The watchdog said that Comey broke the agency rules and the employment agreement by failing to notify the FBI that he had retained some of the memos even after being fired.
“We conclude that Comey’s retention, handling, and dissemination of certain Memos violated Department and FBI policies, and his FBI Employment Agreement,” the report by the Justice Department inspector general Michael Horowitz states. It also says that Comey set a “dangerous example” for FBI employees in a bid for “a personally desired outcome."
Horowitz however did not make any recommendations about charging the former FBI chief. He also disproved Comey’s claims about the memos being personal recollections and not FBI records, by stating that the FBI director was then acting in official capacity.
“By not safeguarding sensitive information obtained during the course of his FBI employment, and by using it to create public pressure for official action, Comey set a dangerous example for the over 35,000 current FBI employees—and the many thousands more former FBI employees—who similarly have access to or knowledge of non-public information,” the 83-page report said.
Comey wrote the memos about a series of conversations he had with Trump, which would later become the catalyst for triggering the appointment of a special counsel to investigate Trump campaign’s ties with Russia.
One of the memos that appeared in the media details a meeting Comey had with Trump, where the President asked him to interfere and stop the federal investigation into Trump’s former national security adviser Michael Flynn.
Comey had testified that he sent over the documents to a friend in Columbia University, which had unclassified information, asking him to share it with reporters. Trump has branded him a “leaker” in response to his actions.
Comey had kept the memos at a safe in his house and failed to inform the FBI of them after he was fired. This was a violation of department policies which state “employees may not, without agency permission, remove records from the Department -- either during or after employment," the report said.

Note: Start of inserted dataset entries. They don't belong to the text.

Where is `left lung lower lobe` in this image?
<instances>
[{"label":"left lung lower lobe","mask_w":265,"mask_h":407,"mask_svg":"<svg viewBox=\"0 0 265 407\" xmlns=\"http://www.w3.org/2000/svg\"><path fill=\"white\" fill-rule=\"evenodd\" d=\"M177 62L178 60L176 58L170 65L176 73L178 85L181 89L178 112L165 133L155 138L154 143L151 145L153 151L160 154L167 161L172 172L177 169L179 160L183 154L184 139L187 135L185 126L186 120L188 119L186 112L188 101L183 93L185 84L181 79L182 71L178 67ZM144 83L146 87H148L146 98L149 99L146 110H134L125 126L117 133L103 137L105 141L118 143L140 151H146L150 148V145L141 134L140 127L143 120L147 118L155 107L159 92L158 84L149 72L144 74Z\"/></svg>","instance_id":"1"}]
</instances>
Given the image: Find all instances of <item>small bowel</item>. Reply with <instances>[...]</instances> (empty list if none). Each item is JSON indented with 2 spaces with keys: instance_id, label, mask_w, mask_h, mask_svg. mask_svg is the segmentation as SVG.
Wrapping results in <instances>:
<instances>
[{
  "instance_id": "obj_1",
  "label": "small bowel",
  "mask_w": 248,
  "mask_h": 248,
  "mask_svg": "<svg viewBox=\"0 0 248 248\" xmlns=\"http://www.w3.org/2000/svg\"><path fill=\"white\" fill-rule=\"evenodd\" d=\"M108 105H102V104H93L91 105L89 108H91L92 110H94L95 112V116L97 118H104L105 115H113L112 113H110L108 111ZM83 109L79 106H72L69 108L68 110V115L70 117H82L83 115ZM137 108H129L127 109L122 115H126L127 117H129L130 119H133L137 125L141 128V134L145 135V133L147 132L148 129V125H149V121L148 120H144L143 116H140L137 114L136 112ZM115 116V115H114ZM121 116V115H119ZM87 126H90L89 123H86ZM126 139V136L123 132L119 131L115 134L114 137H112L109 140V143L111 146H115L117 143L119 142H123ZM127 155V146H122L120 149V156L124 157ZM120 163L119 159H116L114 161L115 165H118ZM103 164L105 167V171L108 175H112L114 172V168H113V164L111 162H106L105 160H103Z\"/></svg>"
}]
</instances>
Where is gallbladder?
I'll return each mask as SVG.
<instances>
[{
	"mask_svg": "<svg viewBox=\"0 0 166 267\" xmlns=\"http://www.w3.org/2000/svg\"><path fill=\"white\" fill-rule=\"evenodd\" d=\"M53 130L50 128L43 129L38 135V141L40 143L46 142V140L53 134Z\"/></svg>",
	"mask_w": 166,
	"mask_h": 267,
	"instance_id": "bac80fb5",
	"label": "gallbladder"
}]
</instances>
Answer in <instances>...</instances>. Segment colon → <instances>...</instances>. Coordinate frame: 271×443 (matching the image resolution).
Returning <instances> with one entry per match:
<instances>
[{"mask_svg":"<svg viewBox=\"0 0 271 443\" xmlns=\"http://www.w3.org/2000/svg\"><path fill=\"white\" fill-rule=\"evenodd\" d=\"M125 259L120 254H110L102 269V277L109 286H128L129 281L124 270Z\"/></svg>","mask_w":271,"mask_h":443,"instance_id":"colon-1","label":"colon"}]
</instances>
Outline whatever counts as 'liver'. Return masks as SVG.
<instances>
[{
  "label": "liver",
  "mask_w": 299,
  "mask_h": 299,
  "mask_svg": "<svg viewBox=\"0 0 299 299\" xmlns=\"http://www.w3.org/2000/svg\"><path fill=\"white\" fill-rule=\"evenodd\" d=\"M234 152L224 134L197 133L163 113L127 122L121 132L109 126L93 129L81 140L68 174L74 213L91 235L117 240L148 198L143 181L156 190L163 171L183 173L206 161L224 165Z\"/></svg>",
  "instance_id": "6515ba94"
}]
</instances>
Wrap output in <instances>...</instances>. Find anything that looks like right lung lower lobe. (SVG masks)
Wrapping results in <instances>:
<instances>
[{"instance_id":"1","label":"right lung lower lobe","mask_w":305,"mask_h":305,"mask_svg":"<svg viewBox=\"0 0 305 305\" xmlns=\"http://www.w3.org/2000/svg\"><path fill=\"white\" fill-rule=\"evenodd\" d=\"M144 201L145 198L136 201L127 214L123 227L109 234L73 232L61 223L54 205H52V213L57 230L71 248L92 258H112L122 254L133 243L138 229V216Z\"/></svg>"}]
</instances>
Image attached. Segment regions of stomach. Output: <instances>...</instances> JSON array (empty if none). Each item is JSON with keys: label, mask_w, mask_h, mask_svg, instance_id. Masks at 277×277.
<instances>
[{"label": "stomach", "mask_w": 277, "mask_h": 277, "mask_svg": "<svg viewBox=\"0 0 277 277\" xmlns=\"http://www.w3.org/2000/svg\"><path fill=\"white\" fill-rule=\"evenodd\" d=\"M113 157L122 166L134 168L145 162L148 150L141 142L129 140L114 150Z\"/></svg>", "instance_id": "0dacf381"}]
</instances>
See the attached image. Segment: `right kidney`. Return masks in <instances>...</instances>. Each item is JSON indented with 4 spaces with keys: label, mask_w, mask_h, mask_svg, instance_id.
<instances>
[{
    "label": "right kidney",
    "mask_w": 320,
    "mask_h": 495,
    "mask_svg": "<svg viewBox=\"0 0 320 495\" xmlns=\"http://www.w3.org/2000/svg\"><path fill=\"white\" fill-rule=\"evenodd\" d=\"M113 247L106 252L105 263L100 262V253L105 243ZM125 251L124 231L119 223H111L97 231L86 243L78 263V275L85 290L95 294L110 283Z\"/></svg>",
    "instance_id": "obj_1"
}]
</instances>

He turned them over to the special counsel in June 2017 as part of the investigation.
Thought the report concluded that Comey was guilty of breaking FBI rules, the DOJ officials have declined to prosecute Comey on these charges.
In response to the report Comey tweeted, "And to all those who’ve spent two years talking about me “going to jail” or being a “liar and a leaker”—ask yourselves why you still trust people who gave you bad info for so long, including the president."
A report on the origins of Russia investigation is also expected to be released soon by the DOJ inspector general.